Les leaders du Fujo, le 19 février 2017 à Libreville. © Gabonreview

 

Prévu pour se tenir dans les prochaines semaines, le dialogue politique appelé par Ali Bongo «court le risque d’être un non-événement, sinon un non-lieu», ont prévenu les jeunes leaders de l’opposition, le dimanche 19 février, à l’occasion de la présentation officielle de leur mouvement, le Front uni des jeunes de l’opposition (Fujo). La raison évoquée par cette plateforme, dont la plupart des membres ont soutenu Jean Ping à la dernière présidentielle est la non prise en compte par les autorités de toutes les sensibilités politiques et sociales du pays, mais surtout la mise à l’écart des jeunes. Or, «[les jeunes sont] les principales victimes de la situation actuelle du Gabon», a rappelé Amis, connu sous l’appellation du colonel de la Voix du mapane, affirmant ne pas «accepter cette mise à l’écart dans l’édification du nouveau Gabon».

Moments de la présentation du Fujo, avec Isaac Abagha (en haut). © Gabonreview

Si, à l’instar des jeunes leaders Nicolas Ondo, Isaac Abagha, Marcel Biko, le promoteur du concept «Jean Ping c’est dosé» Pacceli Bikoro a invité les jeunes gabonais à prendre en main leur propre destin, c’est parce qu’il a dit avoir des doutes sur les attentes des «vieux barrons» politiques devant participer à ce dialogue. Des «vieux» qui, pour la plupart ont pris part à la conférence nationale de 1990, aux Accords de Paris de 1994 et aux Accord d’Arambo en 2006.

«Les mêmes visages qui hier, sous Omar Bongo, ont de 1990 à 2006 paraphé les accords politiques qu’il y a eu entre l’opposition et le pouvoir, ou travaillé dans les commissions ad-hoc des différents dialogues, et qui ont perçu ici et là des primes et obtenu des nominations politiques diverses, sont encore les mêmes qui pilotent en sous-main le dialogue de 2017 comme si ce pays était à eux seuls et que les jeunes étaient à leurs yeux immatures et utiles seulement pour faire le nombre ou servir de chair à canon, pour en tirer profit pour leur propre ascension ou remontée politique. Nous disons ‘‘non’’, et refusons que cela puisse continuer ainsi», ont décrié les jeunes de l’opposition. Ils rappellent qu’au terme des précédentes concertations, les Gabonais n’avaient ressenti «aucune amélioration ni du système politico-électoral ni de leurs conditions de vie».
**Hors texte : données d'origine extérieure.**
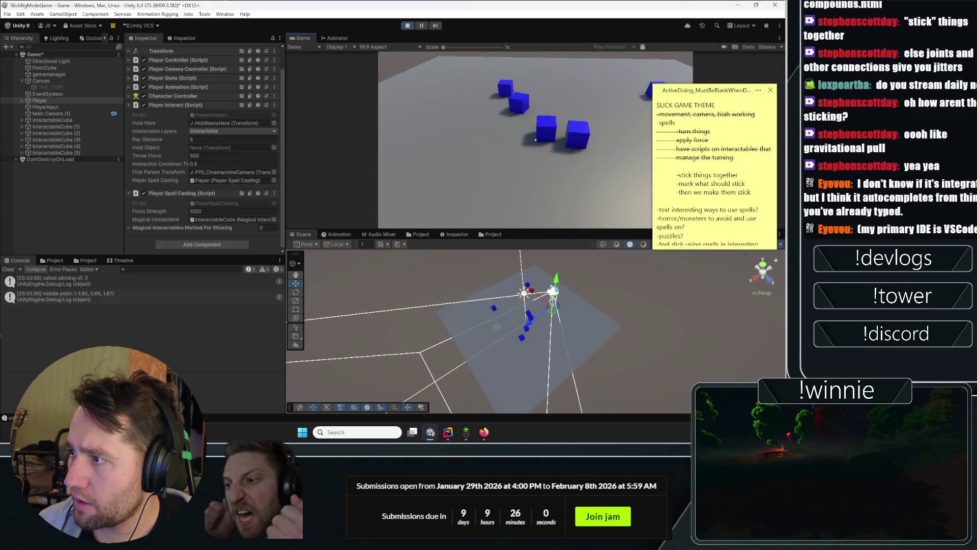
{"action": "left_click", "coordinate": [535, 140]}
Au Fujo, on estime que «le dialogue concerne le peuple réel, la vraie jeunesse gabonaise, et non celle que l’on fabrique en quelques jours pour être présentée comme des produits de marketing au dialogue national, tout juste pour légitimer des pensées produites ailleurs sans les jeunes gabonais et donc loin de leurs vraies attentes».